Banks are financial institutions. Serving a purpose in our economic infrastructure that involve withdrawals, deposits, loans, investment, and exchanges of currency. Yes, like just about everyone else, I hate them, too. Not going into specifics (cough…collusion, corruption, de-regulation, the list goes on cough), but because every so often they’ll remind me just how fragile my secrets really are.
Case in point, the checking account ad mailed to my house by said institution awhile back.
Just another money lending proposal everyone gets. Offered me a chance to “earn 20% cash back for shopping online.” A pain in the ass. Most, if not all, of them will go directly into the shredder. However, they used my first name in the address! ARGH! As I’ve mentioned, I don’t use it. Ever. Based on a suggestion from a co-worker, I employed a format change to my full name about three decades ago to avoid all this.
Instead of using First name, middle initial on anything official, I changed it to first initial, Middle name on just about everything. I converted all that pre-existed to the new arrangement (including this bank), and carried it forward to anything I’ve opened since. Furthermore, I began keeping the G name sub rosa. If friends found out about my initial, and guessed correctly what it stood for, I’d confirm it. But, I NEVER confess the name.
[wife: “Sounds picky.”]
“Why?”, you ask. History. As early as I can remember, I was always called by my middle name by family, and close friends thereof. Indeed, no one EVER used my given name, except those at school, or later, work. Owing that each of those had entrance forms that asked for and applied it. At first, I became comfortable with the dichotomy of having two names. It kept separate those close to me, and those who weren’t.
Eventually, it just became easier to settle on my middle name when interacting with everyone.

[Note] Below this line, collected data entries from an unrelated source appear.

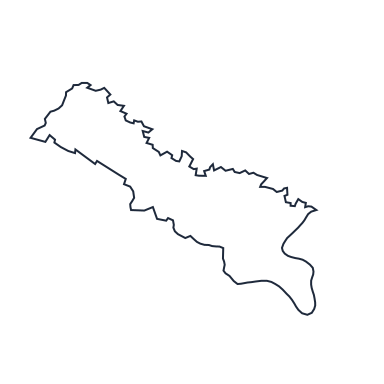 the district of Itatiba do Sul, Rio Grande do Sul, Brazil, rotated 122°
{"feature_id": "56859067B16431259864776", "entity_name": "Itatiba do Sul", "entity_type": "district", "adm_level": 2, "iso_a3": "BRA", "parent_name": "Brazil", "parent_adm1": "Rio Grande do Sul", "projection": "equal_earth", "projection_center": [-52.482, -27.355], "detail": "fine", "context": "isolated", "style": "outline", "palette": "slate", "viewbox_px": 384, "rotation_deg": 122, "n_neighbors": 0, "source": "geoboundaries", "source_scale": "gbopen_adm2", "svg_char_len": 2609}
<svg xmlns="http://www.w3.org/2000/svg" viewBox="0 0 384 384"><g transform="rotate(122 192 192)"><path d="M235.0,29.1L231.0,26.4L226.4,26.4L222.9,27.4L220.3,29.1L217.3,31.7L214.7,34.1L212.4,36.9L209.9,39.7L207.4,41.9L204.0,44.0L200.6,44.9L197.8,45.5L195.1,46.8L192.3,49.4L191.1,53.5L190.6,58.5L190.8,62.3L191.9,66.0L193.3,69.4L194.6,73.5L195.3,76.8L195.1,80.7L193.9,83.8L191.7,86.1L187.4,87.0L183.6,87.0L180.6,86.9L177.0,85.9L173.3,84.9L170.0,84.1L166.0,83.1L162.9,82.6L159.8,82.0L156.5,81.7L153.0,81.8L149.2,81.8L145.5,80.5L141.4,77.0L141.1,83.0L142.5,85.9L144.9,88.0L140.9,89.7L142.0,93.2L141.7,98.1L147.0,97.9L149.5,97.3L151.4,101.1L149.1,102.5L150.9,107.0L146.3,111.5L143.8,109.6L138.1,113.6L140.2,115.8L143.0,116.2L147.1,120.2L146.5,124.9L149.0,132.9L151.5,136.9L148.9,137.4L140.4,135.8L143.1,145.9L143.1,150.1L146.5,153.2L145.5,158.3L150.7,161.6L152.4,166.4L150.8,169.6L156.2,174.8L155.5,180.7L162.0,184.7L157.4,189.0L161.3,189.8L163.8,189.2L167.8,192.8L171.0,188.9L174.5,194.7L175.8,197.8L169.7,200.4L171.7,202.7L171.8,207.8L163.5,208.5L162.9,212.2L161.5,218.0L162.5,222.2L167.1,219.7L172.8,219.0L174.1,222.0L174.1,227.4L171.3,228.3L171.0,234.5L177.7,238.2L175.6,241.4L175.5,248.5L172.8,250.4L174.5,256.5L168.8,257.0L170.6,261.7L166.4,266.1L164.7,260.5L159.8,258.9L161.7,267.6L159.0,272.3L161.1,275.1L161.9,279.0L164.7,277.9L165.8,281.2L166.4,286.1L163.8,289.3L160.3,289.0L161.3,295.6L155.0,295.4L157.6,301.2L156.6,306.4L160.9,310.1L156.8,314.2L152.6,312.9L150.2,321.6L153.6,323.7L157.2,327.3L159.1,336.1L155.1,334.7L155.0,338.6L157.9,343.3L161.3,344.9L164.1,349.1L167.7,348.5L174.1,351.7L177.0,350.0L181.5,349.2L187.3,348.1L191.9,349.4L196.1,352.0L198.9,354.6L208.0,355.5L210.9,352.6L213.7,352.2L220.8,356.8L231.6,357.6L227.2,342.9L219.2,342.9L220.2,335.9L223.0,334.9L223.4,327.1L222.8,318.7L221.0,311.8L217.7,313.4L218.5,303.3L219.6,289.0L216.0,289.0L216.1,263.0L216.0,255.1L221.4,253.8L220.2,247.3L222.6,242.2L227.6,238.0L231.5,237.9L235.0,238.0L237.4,236.2L239.6,234.1L233.0,222.6L225.5,217.2L233.3,207.4L230.0,198.7L226.8,198.5L226.1,193.1L229.5,190.0L232.1,188.9L234.4,185.7L235.2,181.6L234.6,173.3L230.1,170.1L231.0,165.5L231.7,161.4L231.4,157.6L230.2,153.4L228.0,149.6L227.2,146.3L225.4,142.7L223.7,139.8L223.0,135.8L232.0,130.5L234.0,127.9L236.4,125.7L239.2,124.7L242.0,123.6L243.2,120.5L243.3,115.7L245.4,109.4L245.9,104.6L243.8,101.8L241.7,99.5L239.3,96.9L237.0,93.9L234.1,90.5L230.7,86.3L227.6,81.4L226.2,77.0L225.9,72.7L225.9,68.1L226.7,63.4L228.2,57.8L229.0,54.1L230.5,50.0L232.3,46.2L234.0,43.1L235.6,39.3L236.5,34.4L235.0,29.1Z" fill="none" stroke="#1e293b" stroke-width="2"/></g></svg>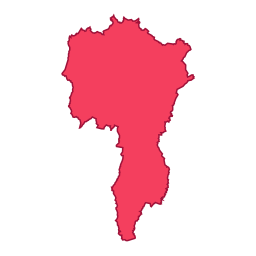 the district of Bangli, Bali, Indonesia
{"feature_id": "22746128B25936754669599", "entity_name": "Bangli", "entity_type": "district", "adm_level": 2, "iso_a3": "IDN", "parent_name": "Indonesia", "parent_adm1": "Bali", "projection": "mercator", "projection_center": [115.362, -8.333], "detail": "fine", "context": "isolated", "style": "filled", "palette": "rose", "viewbox_px": 256, "rotation_deg": 0, "n_neighbors": 0, "source": "geoboundaries", "source_scale": "gbopen_adm2", "svg_char_len": 5807}
<svg xmlns="http://www.w3.org/2000/svg" viewBox="0 0 256 256"><path d="M73.1,117.1L74.7,117.3L76.3,116.6L77.0,117.4L77.8,117.4L78.4,118.9L80.0,119.9L80.8,123.1L79.6,127.9L80.7,127.5L81.2,126.5L82.1,125.9L82.3,125.1L83.7,123.8L84.7,121.9L86.5,121.5L87.6,120.4L88.4,120.3L89.1,119.4L91.0,118.6L92.3,117.0L96.2,118.9L96.0,120.1L96.6,122.4L96.3,123.6L98.2,125.2L96.9,127.6L101.5,128.8L103.8,128.9L104.3,127.2L106.3,125.0L108.2,125.9L110.4,126.0L110.0,127.3L111.0,128.6L110.8,130.1L111.3,130.1L111.8,128.9L113.5,127.5L114.6,126.0L114.6,125.3L118.1,126.7L117.4,128.5L117.4,131.2L119.5,135.4L119.5,138.1L119.0,138.4L118.8,139.4L119.3,140.8L118.8,141.0L119.1,142.7L116.4,145.3L116.5,146.5L122.8,147.6L122.5,152.0L120.9,154.2L121.7,155.6L123.1,155.6L122.9,158.5L122.2,161.0L120.7,164.4L120.4,165.5L120.6,166.2L119.9,166.9L119.9,167.8L119.2,169.4L119.8,172.5L119.2,172.8L119.6,173.6L119.4,175.7L118.5,176.3L118.2,178.0L117.3,178.8L117.4,179.8L116.8,179.9L116.3,181.4L115.0,183.0L114.8,184.2L113.4,185.4L112.7,187.0L111.6,187.2L112.2,188.4L111.8,189.0L112.5,189.9L112.1,190.5L113.6,191.0L113.5,193.6L115.4,196.5L115.9,198.0L115.1,200.2L116.1,201.0L116.4,203.5L116.2,203.6L116.9,204.0L117.4,205.6L116.9,207.2L116.0,207.8L116.1,209.2L116.8,210.2L117.6,212.7L117.3,215.0L117.7,215.3L117.7,217.0L117.2,218.6L115.6,220.6L116.9,221.6L117.4,222.6L117.5,225.1L118.2,225.6L119.0,228.9L118.6,229.5L118.8,230.7L120.0,230.9L120.4,231.6L118.8,232.1L118.5,233.7L120.0,235.1L121.8,235.3L121.5,236.6L121.9,237.3L121.6,238.6L122.4,239.1L122.6,239.9L124.9,239.7L126.1,240.6L127.6,240.6L135.0,238.3L135.2,237.5L134.9,236.0L134.4,235.1L133.6,234.6L134.0,233.8L132.7,232.7L133.4,230.9L133.0,230.5L134.2,229.9L134.5,229.1L134.0,228.6L134.7,228.1L134.2,225.9L135.1,223.6L135.2,222.0L136.2,220.8L137.1,220.9L137.9,219.5L138.5,219.3L138.5,216.5L139.3,216.5L139.5,215.8L140.8,214.6L140.9,213.7L141.5,213.8L141.2,212.3L140.1,211.5L140.7,211.4L141.6,210.2L141.9,209.0L142.6,208.6L143.1,206.8L143.8,206.6L145.1,203.4L145.8,202.7L150.2,203.5L150.7,206.2L151.3,206.7L153.9,203.5L154.6,203.5L155.3,202.5L159.4,204.0L160.6,204.1L161.3,203.8L160.7,202.9L161.5,202.1L161.1,200.3L161.4,200.1L161.3,199.4L162.3,199.7L161.4,198.7L162.1,198.6L161.8,197.7L163.0,197.9L162.9,197.0L164.4,196.8L164.6,195.5L165.4,194.7L164.7,194.0L165.7,192.6L166.4,192.6L166.4,192.0L166.0,191.7L166.5,191.3L166.5,190.7L167.3,190.1L167.3,189.6L166.6,189.5L166.1,188.7L167.0,188.6L167.3,187.6L168.1,187.4L168.0,185.0L167.2,184.5L167.8,183.3L168.4,183.1L167.9,181.2L168.4,179.8L167.7,179.4L167.5,177.9L168.0,175.0L168.8,174.0L168.6,173.2L169.1,172.4L168.6,171.8L168.8,170.6L169.4,169.4L168.7,167.5L167.6,166.8L166.9,167.0L166.9,166.4L164.9,164.8L164.0,159.9L164.5,158.5L161.8,156.0L161.7,155.3L162.4,153.9L159.6,150.3L158.7,147.7L158.0,147.1L157.2,144.9L157.8,143.5L157.3,142.4L159.1,141.4L158.8,140.7L159.0,139.2L158.4,138.4L159.0,137.4L158.9,134.8L161.6,135.0L161.7,133.8L160.9,132.7L163.0,132.7L164.0,131.8L165.8,131.1L165.0,129.1L165.2,127.6L164.7,126.4L165.3,123.5L164.9,122.1L166.3,122.0L167.5,121.2L168.8,122.0L169.0,121.2L170.2,120.1L169.7,119.2L169.7,118.3L169.3,118.6L168.9,118.3L169.3,117.2L170.4,116.2L171.2,116.3L171.2,115.9L172.2,116.2L172.4,115.4L171.1,114.3L171.5,113.6L170.4,112.9L170.7,112.5L170.7,111.7L171.9,111.1L172.7,110.0L172.7,106.7L172.4,105.7L173.5,105.1L173.5,104.5L174.3,103.7L174.1,103.1L175.8,98.4L178.0,94.7L177.1,93.3L176.2,93.1L177.1,89.4L183.0,86.3L185.2,83.8L186.5,83.0L187.8,81.4L187.9,80.7L191.2,80.1L193.9,78.1L193.3,77.6L193.8,76.8L193.3,76.7L193.0,74.9L191.5,75.0L189.6,76.2L187.6,77.0L187.1,74.9L187.9,73.3L185.6,69.7L185.7,65.0L182.4,61.2L181.5,60.9L183.2,58.8L183.5,57.6L184.8,56.8L186.8,52.4L187.6,51.9L188.7,50.6L190.3,50.0L190.9,49.4L189.9,46.5L189.2,45.6L187.9,45.2L187.5,43.7L185.7,43.7L185.1,44.2L185.0,43.6L183.7,42.9L184.0,41.3L183.3,41.1L182.8,41.3L182.6,40.7L180.8,40.0L180.2,40.2L180.6,38.9L180.0,38.6L178.4,39.4L177.9,39.3L176.6,40.4L176.6,41.1L176.0,42.0L176.3,42.9L175.6,44.0L174.0,43.8L173.3,44.5L172.6,44.0L167.6,43.3L165.0,45.2L162.9,44.7L162.4,45.1L160.9,43.1L159.7,42.9L159.6,42.3L158.7,42.4L158.2,41.5L154.8,39.9L154.0,39.0L154.4,37.3L152.3,36.4L152.0,35.6L147.8,33.3L147.5,32.7L148.6,31.3L146.5,29.3L145.2,28.6L143.8,30.3L143.1,30.0L142.3,30.3L141.1,29.8L141.0,28.8L139.5,28.0L138.9,26.7L138.7,23.9L139.7,22.8L139.7,22.2L139.3,21.8L137.3,22.8L136.7,22.7L137.9,21.9L138.4,20.9L138.8,19.3L138.6,18.6L135.2,21.0L132.8,21.1L131.5,19.6L128.4,20.1L127.7,19.9L124.9,18.4L123.9,17.3L123.5,18.4L123.8,19.9L123.2,20.5L123.3,21.3L121.6,22.9L120.0,23.0L119.8,22.2L118.7,22.3L117.9,21.9L117.2,19.9L116.2,19.4L114.2,17.0L113.7,15.4L112.8,16.9L112.2,16.9L110.5,18.1L111.1,18.7L110.6,19.7L111.1,20.3L111.9,20.1L111.9,20.9L112.7,21.4L113.1,22.7L112.9,23.6L111.2,25.7L110.7,25.4L109.8,26.1L109.3,27.7L108.4,29.0L103.8,30.9L103.2,31.5L103.7,32.4L103.3,33.7L103.7,34.6L102.1,34.4L100.8,32.9L98.5,32.4L97.6,31.7L97.1,31.7L95.9,32.7L95.1,32.7L94.6,33.2L92.5,32.7L90.3,30.5L90.9,29.2L90.1,28.1L89.9,27.1L88.7,28.1L88.3,27.9L87.5,28.3L86.3,29.5L86.1,30.8L84.9,31.3L84.1,30.4L82.1,29.9L82.0,29.1L81.3,28.4L78.2,33.5L76.5,33.4L75.8,34.3L76.2,34.6L74.6,35.6L72.9,35.9L71.8,35.0L70.8,36.3L70.8,37.4L69.6,36.4L69.1,38.4L69.3,39.8L68.9,41.0L68.1,41.7L68.4,42.1L68.1,43.2L68.5,45.0L69.7,47.2L69.8,48.8L69.7,50.1L68.9,51.6L69.0,52.9L68.5,53.9L68.6,56.5L68.0,57.8L68.2,59.4L65.1,69.6L62.1,73.5L62.3,74.6L62.7,75.0L63.7,75.1L64.7,76.1L64.9,75.8L66.0,75.9L67.0,79.1L67.8,80.2L69.3,80.0L69.5,80.6L70.8,80.9L70.8,81.9L71.3,82.4L72.2,82.7L72.6,86.0L73.2,87.2L72.6,89.5L72.8,91.6L71.5,93.2L71.6,93.8L70.3,97.2L69.7,97.3L69.6,98.0L70.3,98.6L70.4,101.2L70.0,102.0L70.1,103.2L69.5,103.5L69.4,105.4L68.7,105.8L68.7,106.6L70.0,107.6L70.2,108.4L71.2,109.8L71.6,111.5L70.9,113.5L71.8,114.1L73.1,117.1Z" fill="#f43f5e" stroke="#9f1239" stroke-width="1.5"/></svg>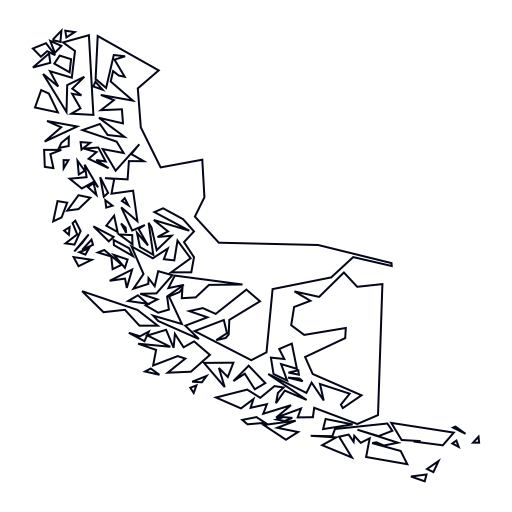 Magallanes y Antártica Chilena, Equal Earth projection
{"feature_id": "CHL-2692", "entity_name": "Magallanes y Antártica Chilena", "entity_type": "Region", "adm_level": 1, "iso_a3": "CHL", "parent_name": "Chile", "parent_adm1": "", "projection": "equal_earth", "projection_center": [-72.604, -52.278], "detail": "fine", "context": "isolated", "style": "outline", "palette": "ink", "viewbox_px": 512, "rotation_deg": 0, "n_neighbors": 0, "source": "natural_earth", "source_scale": "10m", "svg_char_len": 5987}
<svg xmlns="http://www.w3.org/2000/svg" viewBox="0 0 512 512"><path d="M158.7,70.4L137.8,88.4L140.8,127.4L160.6,167.4L202.3,159.7L204.4,197.3L194.9,216.6L218.8,242.7L318.1,245.0L391.5,263.1L391.7,266.0L353.2,257.1L331.2,277.4L272.6,289.1L266.5,352.3L251.3,360.2L194.6,331.1L223.8,320.0L227.0,333.2L216.3,340.1L225.7,338.0L228.7,334.5L229.3,319.9L260.0,301.3L246.4,289.6L215.7,313.9L202.8,308.1L189.3,311.1L207.4,317.3L185.3,325.7L198.9,339.0L158.2,321.0L153.1,315.6L181.9,324.0L169.0,296.4L179.5,292.1L182.4,288.3L181.8,298.2L195.7,297.4L209.0,284.9L242.5,284.5L174.8,275.6L168.4,288.1L183.8,284.9L167.1,296.5L168.9,309.6L158.2,312.7L145.6,305.4L157.4,299.4L140.2,293.8L156.4,293.4L172.4,275.2L158.2,271.2L154.7,286.2L148.5,278.2L148.3,283.9L133.5,288.7L143.5,274.0L131.5,246.4L152.8,258.3L167.8,248.5L163.9,259.2L174.3,260.4L177.5,240.6L190.6,258.3L171.2,272.3L191.3,272.3L194.0,257.2L184.0,242.1L194.0,231.4L183.1,219.2L163.1,208.3L154.4,212.1L189.3,230.7L153.8,220.0L168.0,231.4L157.5,237.0L171.7,235.7L156.7,250.2L151.5,227.5L148.6,222.8L153.3,254.8L139.9,247.0L137.0,232.8L148.0,245.5L138.6,228.9L144.9,225.0L132.2,230.5L121.3,207.4L137.4,221.2L133.1,190.7L111.5,193.7L114.2,179.0L105.0,178.1L127.6,179.4L128.9,161.1L143.8,161.2L131.3,154.1L139.3,144.3L115.6,170.7L102.7,149.1L123.6,153.0L116.6,141.6L82.5,130.1L99.9,124.0L107.7,135.0L124.5,136.9L98.9,117.8L123.0,123.4L121.9,109.3L100.9,110.2L113.9,100.1L100.8,94.9L132.8,100.6L110.7,81.5L113.1,71.1L118.7,75.5L124.7,76.8L114.5,59.6L125.1,56.3L113.8,55.0L106.1,87.9L95.6,79.0L97.7,36.0L158.7,70.4ZM378.0,415.1L357.3,424.0L314.2,407.8L312.9,417.2L297.7,417.4L301.0,408.5L276.1,417.6L291.0,405.2L263.2,413.8L266.9,404.2L250.6,407.8L253.4,399.1L241.0,408.4L216.0,397.5L247.2,389.6L260.3,397.8L274.5,386.1L283.6,387.5L277.9,392.9L276.0,403.2L284.8,390.6L306.6,399.9L268.2,374.0L306.4,392.9L311.6,382.6L323.7,400.5L320.0,384.0L349.7,393.7L340.9,404.6L342.8,408.1L361.5,395.3L312.7,374.0L305.1,357.0L345.2,338.1L345.8,328.0L304.2,334.9L291.2,325.2L294.1,307.0L310.4,300.8L294.5,291.4L319.1,296.9L343.9,272.5L357.2,286.8L382.4,284.1L378.0,415.1ZM66.5,112.0L43.1,74.0L58.2,86.5L50.0,71.2L71.8,77.7L75.0,51.0L63.0,42.4L88.9,35.2L93.4,114.9L71.3,113.7L80.5,108.4L72.1,93.8L81.4,95.3L72.3,88.7L84.3,76.8L67.2,85.1L66.5,112.0ZM407.3,464.2L366.1,457.0L369.7,438.3L360.7,442.8L354.3,435.8L353.6,441.8L348.7,434.6L339.1,436.7L351.9,457.5L322.2,445.2L336.2,437.4L310.7,435.8L332.3,436.2L335.0,429.0L387.4,423.5L392.3,430.8L378.6,436.1L357.4,429.7L397.9,442.7L383.9,445.5L376.3,442.3L372.2,443.1L400.7,451.0L407.3,464.2ZM190.9,371.7L167.7,372.7L185.3,358.6L177.7,356.1L153.1,365.5L156.1,349.9L138.1,343.7L170.3,346.8L147.5,335.5L166.1,329.8L173.6,347.8L174.9,333.9L183.6,347.3L194.1,341.4L209.9,354.9L190.9,371.7ZM413.6,441.5L420.6,441.1L401.6,440.0L391.3,422.9L453.8,432.6L442.8,445.3L413.6,441.5ZM291.8,343.6L296.9,368.8L281.1,364.1L287.1,380.5L273.5,374.0L270.9,357.6L284.3,359.0L279.2,349.0L291.8,343.6ZM157.8,325.7L139.5,325.7L124.9,309.8L103.5,312.2L82.1,291.2L137.4,309.9L157.8,325.7ZM233.4,381.1L248.7,365.7L265.3,383.1L254.8,389.3L244.8,373.7L233.4,381.1ZM224.7,387.1L204.0,362.9L233.4,362.7L227.8,377.0L218.9,368.0L224.7,387.1ZM77.2,126.5L44.7,141.6L61.2,127.3L47.0,121.0L77.2,126.5ZM84.7,164.7L98.1,187.4L94.1,181.6L81.8,188.5L69.7,178.7L86.6,177.2L84.7,164.7ZM126.8,287.9L125.0,278.6L109.7,280.8L132.1,269.6L126.8,287.9ZM298.1,432.0L285.9,439.7L263.7,425.0L295.7,420.7L277.3,427.8L298.1,432.0ZM108.6,168.2L88.6,158.8L96.5,152.1L83.9,148.6L98.3,147.5L105.7,161.5L96.3,160.0L108.6,168.2ZM323.1,429.1L325.6,419.0L352.6,424.4L323.1,429.1ZM57.9,112.4L35.0,107.5L41.2,90.1L48.8,93.5L57.9,112.4ZM90.4,197.7L78.5,209.1L67.3,210.6L78.5,195.2L90.4,197.7ZM74.5,244.6L65.5,243.4L77.2,234.4L72.6,223.1L75.3,220.7L80.6,231.0L74.5,244.6ZM61.3,149.9L50.4,154.1L53.4,168.1L44.8,166.9L44.1,149.9L61.3,149.9ZM55.2,55.2L47.2,51.2L40.9,56.7L32.9,48.5L46.0,43.2L55.2,55.2ZM112.6,269.2L111.3,256.5L97.9,252.5L104.3,250.0L121.7,264.7L112.6,269.2ZM71.1,59.2L69.6,72.3L54.3,63.6L59.7,55.6L71.1,59.2ZM67.2,202.7L61.6,217.4L53.2,221.4L57.5,201.1L67.2,202.7ZM91.7,259.8L78.5,266.2L73.6,257.1L91.7,259.8ZM50.3,62.8L32.9,67.5L49.0,53.5L50.3,62.8ZM132.9,256.1L113.9,245.1L113.7,240.0L129.1,248.2L132.9,256.1ZM114.1,215.7L117.6,232.0L106.3,225.7L114.1,215.7ZM78.8,174.5L77.5,160.8L84.8,170.8L78.8,174.5ZM108.8,241.4L93.4,226.3L113.6,236.9L108.8,241.4ZM265.2,422.8L247.5,424.3L242.3,419.9L256.5,417.1L265.2,422.8ZM127.6,259.5L124.9,267.8L113.9,254.9L127.6,259.5ZM148.8,331.6L144.5,341.2L128.8,332.8L140.0,336.3L148.8,331.6ZM82.5,242.6L74.3,251.5L88.7,234.4L82.5,242.6ZM119.3,234.5L132.2,235.1L132.5,244.3L119.3,234.5ZM438.5,461.1L433.4,472.1L427.0,469.0L438.5,461.1ZM68.8,136.8L68.7,146.0L59.0,147.9L61.4,142.8L68.8,136.8ZM192.2,381.7L206.5,376.0L201.9,382.3L192.2,381.7ZM61.4,45.9L54.8,52.9L50.3,40.9L61.4,45.9ZM426.5,474.5L424.7,481.3L410.9,476.5L426.5,474.5ZM108.1,192.9L103.8,196.7L100.2,177.2L108.1,192.9ZM456.4,440.6L458.7,446.9L452.3,443.5L456.4,440.6ZM93.6,183.2L96.4,194.9L87.8,187.0L93.6,183.2ZM288.1,377.6L299.4,378.5L302.7,381.3L288.1,377.6ZM102.5,89.6L93.4,86.5L95.4,81.7L102.5,89.6ZM61.4,30.7L60.4,41.9L53.4,40.3L53.3,39.1L61.4,30.7ZM137.9,295.3L147.4,303.7L128.2,301.0L137.9,295.3ZM68.9,234.8L64.1,230.6L69.6,227.2L68.9,234.8ZM81.5,149.6L80.6,142.1L90.2,142.8L81.5,149.6ZM112.5,205.7L106.2,207.6L105.3,200.2L112.5,205.7ZM150.7,368.5L159.4,374.8L145.1,371.5L150.7,368.5ZM478.5,436.7L479.1,442.7L473.0,442.7L478.5,436.7ZM91.5,239.6L93.0,244.8L82.2,249.8L91.5,239.6ZM292.3,417.9L284.6,421.0L276.6,419.5L283.4,417.1L292.3,417.9ZM288.5,372.6L298.3,370.3L298.9,374.7L288.5,372.6ZM68.4,160.2L63.7,168.2L63.6,160.1L68.4,160.2ZM455.4,426.6L465.5,433.8L453.1,427.6L455.4,426.6ZM124.7,198.2L128.3,205.2L121.9,201.0L124.7,198.2ZM196.4,385.4L193.7,392.9L190.3,387.8L196.4,385.4ZM66.4,37.4L65.3,30.7L74.7,32.1L66.4,37.4ZM125.6,227.6L126.2,232.8L121.1,223.5L125.6,227.6ZM85.4,254.6L79.3,252.2L88.8,248.5L85.4,254.6Z" fill="none" stroke="#020617" stroke-width="2"/></svg>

Of course, my soon-to-be spouse learned of it because of the marriage license, baptismal certificate, and record-keeping forms used to wed in this state for a church ceremony. But that’s besides the point. She married me anyway.
I wouldn’t discover the story behind my family’s dogged refusal to use G_____ for a good long time. That is, until right before I married my bride of now twenty-five years. It was readily known among the relatives that mom and her sisters came up with my personal name. The little spoken fact was that good ol’ dad handed me my birth name. No one addressed why it wasn’t used among them. Certainly, not to me.
So, in between our engagement (right after Thanksgiving ’88) and our wedding (late February ’89), I visited my old man before the New Year arrived to inform him. Breaking the nuptial news during one of his now frequent hospital visits. To his unmitigated surprise, too. His experience with marriage being a very poor one. To cover his shock when told, or perhaps to share it, he decided time had come to confess the following:
Dad: “You know, I’m the one who gave you your first name.”
Me: “Yeah, Pop. I know.”
Dad: “What you don’t know is that I named you after a favorite uncle of mine.”
Me: “Oh, really?”
Dad: “Yes, well… I wanted you to have his name.”
Dad: “The problem was, about 2 to 3 months after you were born, I discovered his name was really R_____.”
Me: “Huh, I… see.”
Suddenly, all was too obvious. The sole reason for mom’s side of the family, even his, never using that handle. I’d been honored with the name of a mis-remembered relative! A favorite, you say? Not bloody likely. Dad, as usual, had screwed it up royally. Either way, a built-in and unspoken incentive that it be kept closeted. That is, until it became news for my kids. Who picked up the mail one day and discovered what the damn initial stood for.
Thanks to the bank and my Pop, who shall remains nameless.